The remarkable lack of violent disturbances was traced by police authorities to superb cooperation with leaders of the peace movement.
"We are grateful for the considerate and extremely peaceful behavior you have shown today," Norbert Schnoor, interior minister for the Westphalia region, told a cheering throng in Bonn.
Unlike previous West German demonstrations that often carried anti-American overtones, the rallies today directed criticism at both superpowers for their role in the arms race. A caravan of automobiles near Stuttgart carrying mock versions of SS20 missiles on roofs drew strong applause as part of the protest.
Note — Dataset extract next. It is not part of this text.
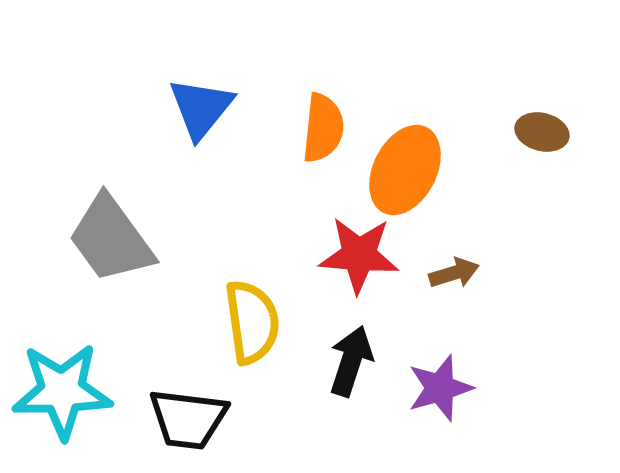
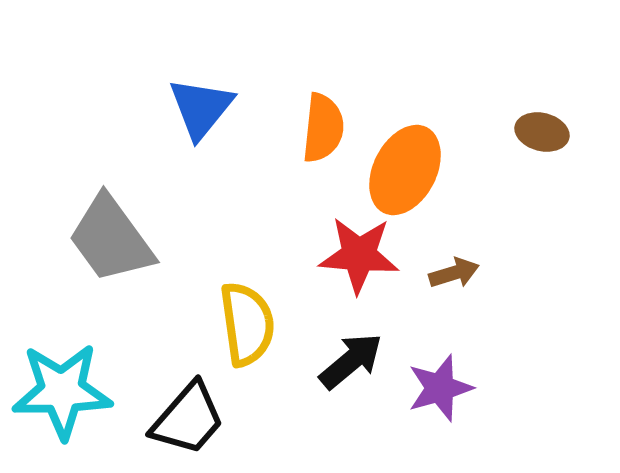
yellow semicircle: moved 5 px left, 2 px down
black arrow: rotated 32 degrees clockwise
black trapezoid: rotated 56 degrees counterclockwise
Other demonstrators in Bonn carried signs that read "Pershing go home" on the front side and "SS20s into the Volga" on the back.
Heinrich Boell also drew attention to the theme that the peace movement "in no way wished to show animosity to Americans." He stressed that more American politicians are speaking out against the deployment.
In what was regarded as the keynote address of the Bonn rally, Nobel Peace Prize winner Brandt endorsed a halt to new missile deployment in order to provide time for further arms control negotiations in Geneva.
He also backed a freeze on nuclear weapons, to be followed by their eventual removal and "a shift in the direction of using resources for a worldwide struggle against poverty, hunger and oppression."
"In this minute, 30 children are dying of hunger and illness while 3.5 million marks $1.4 million dollars are being spent for arms," he said. "This is against all humanity, and it is also ruining the world economy."
"We need in Germany, and in Europe while it stands, not more means of mass destruction but less," he insisted. "This is why we say no to more and more new nuclear rockets."
Brandt did not cricitize the Reagan administration by name, but he asked why Moscow's offer to destroy some SS20 missiles as part of an ultimate arms pact was not seized upon "to reach an agreement that would mean fewer tools of mass destruction in Europe."
Despite his eloquent plea against new missiles, Brandt was criticized harshly by Greens Party leaders for failing to denounce all weapons systems and for not demanding West Germany's withdrawal from the North Atlantic Treaty Organization.
Banners were hoisted during his speech that read: "You hypocrite" and "Willy, nobody belives you anymore."
Petra Kelly expressed deep chagrin after Brandt spoke, saying she had invested great trust in Brandt but now felt betrayed because he did not call for an unconditional rejection of all nuclear missiles.
"We need no weapons at all, not just fewer," said Kelly to roaring applause. "It is absurd for Brandt to say no to new weapons yet yes to NATO."
For their part, members of West Germany's center-right ruling coalition have charged that the Social Democrats have ruptured the long cherished consensus on security and foreign policy.
Foreign Minister Hans-Dietrich Genscher claimed today that Brandt's appearance at the rally proved that his party was in the process of "becoming no more than a left-wing protest movement."
The Associated Press also reported:
In Rome, about 100,000 people marched past the U.S. and Soviet embassies and then sprawled on the ground at St. John Lateran Square in a "die-in" simulating the effect of a nuclear holocaust.
Another 10,000 demonstrators turned out for a march in Paris. In Vienna, 5,000 people formed a human chain linking the U.S. and Soviet embassies and 35,000 rallied at City Hall.
Yet another arm-linking demonstration that included Swedish Prime Minister Olof Palme joined the U.S., Soviet, British and French embassies in Stockholm in a 20,000-strong handshake. Protests were also held in Canada.
The official Soviet news agency Tass said the protests had shown that Western Europe's people reject the "militaristic" attitudes of their governments, AP reported. But in East Berlin, the Communist Party newspaper Neues Deutschland took the unprecedented step of publishing church letters to party leader Erich Honecker condemning new nuclear armament in both East and West.